I believe cookies are also used - I used to clear all cookies on browser close, resulting in my device not being marked as familiar in new locations (allowing me to make the observations above). Since I allowed cookies to persist, I noticed that my device was marked as familiar even though I logged in from a different location that I've never used before.

Summary of my observations:

Familiar devices are determined based on:

  1. IP address (but not geographic location).
  2. Browser cookies.

Familiar is a very loosely based word. When companies like Google say familiar they're normally talking about artificial intelligence deciding it is confident enough that it has seen enough patterns to decide that the machine you're using right then is one that they have seen you use before.

Do keep in mind that using Google Chrome for Google is the same as using Microsoft windows for Microsoft. It's literally their own little Disneyland where they can do basically whatever they want. Because of that, they get access to things that arent typical browser methods that they're able to get your information from. Sometimes it's a browser signature or sometimes it's your IP addresses coordinates.
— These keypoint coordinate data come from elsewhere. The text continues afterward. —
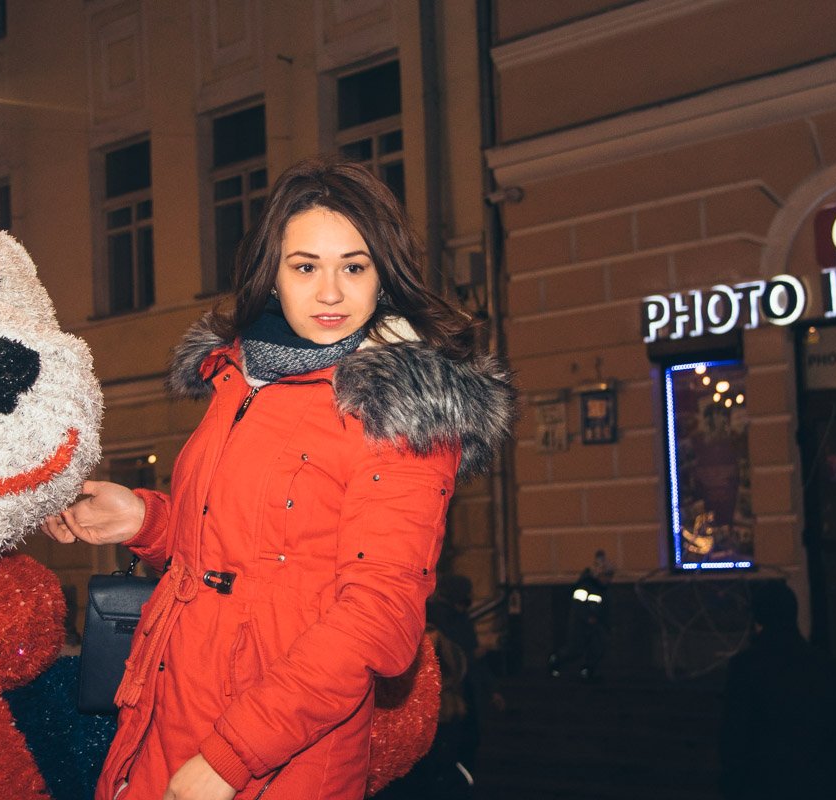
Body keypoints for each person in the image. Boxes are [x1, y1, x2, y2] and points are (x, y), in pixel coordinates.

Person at [42, 157, 514, 800]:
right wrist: (147, 519)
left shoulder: (399, 410)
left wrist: (232, 756)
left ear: (384, 276)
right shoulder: (242, 377)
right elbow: (250, 545)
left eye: (354, 266)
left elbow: (376, 618)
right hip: (167, 713)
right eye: (305, 266)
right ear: (273, 275)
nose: (329, 293)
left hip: (278, 754)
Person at [719, 581, 836, 799]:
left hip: (763, 783)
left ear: (758, 618)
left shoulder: (746, 666)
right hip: (817, 782)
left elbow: (735, 737)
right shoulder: (825, 665)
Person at [547, 550, 613, 682]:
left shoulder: (601, 589)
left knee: (597, 647)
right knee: (574, 650)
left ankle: (588, 672)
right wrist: (588, 618)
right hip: (580, 625)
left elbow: (603, 608)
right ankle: (555, 661)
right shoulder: (584, 586)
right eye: (605, 576)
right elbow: (578, 606)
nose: (608, 579)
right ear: (598, 575)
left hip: (594, 625)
I don't think they would release this information specifically because it pushes the creepy factor but in terms of computer science it's a tremendous revolution. I could verify you with patterns such as your movement patterns of the mouse, how your typing patterns look (forget keylogging, the speed of keys typed is enough to be unique), how you scroll through the page, where you like to hover the mouse when you're reading, there are a lot of ways to watch someone that make it so if you combine them all together it really does make you an individual who can be identified in a crowd.

If you go to chrome://flags you'll get a little better of a perspective of the information that is collected within the browser besides just the cookies. In the histograms section, you'll find analytical data towards the satisfaction of the searches that you made and all sorts of other data points that would make a data scientist smile.

Long story short, artificial intelligence and data science have grown far beyond cookies.


I would disagree with the accepted answer here. The two reasons given were IP address and browser cookies but some simple testing will show that the picture is much more complicated than that.

  1. Public IP addresses change all the time; using your laptop at a coffee shop will not trigger a warning as described by the author.
  2. Browser cookies are a bit simplistic for something like Google. Additionally if you open a private browsing window with any browser, cookies are not transferred. If you try to access Google you will again not trigger this warning.

The real story is much more complicated. Building on what @codykochmann wrote, I would take a look at the Panopticlick tool by the Electronic Frontier Foundation, especially the fingerprinting section. It is likely that a combination of factors are used by Google to figure out who exactly you are and this tool indicates what those might be.

While IP address is likely taken into account during the flagging process, it is only one factor among many that Google would use to track where you're logging in from.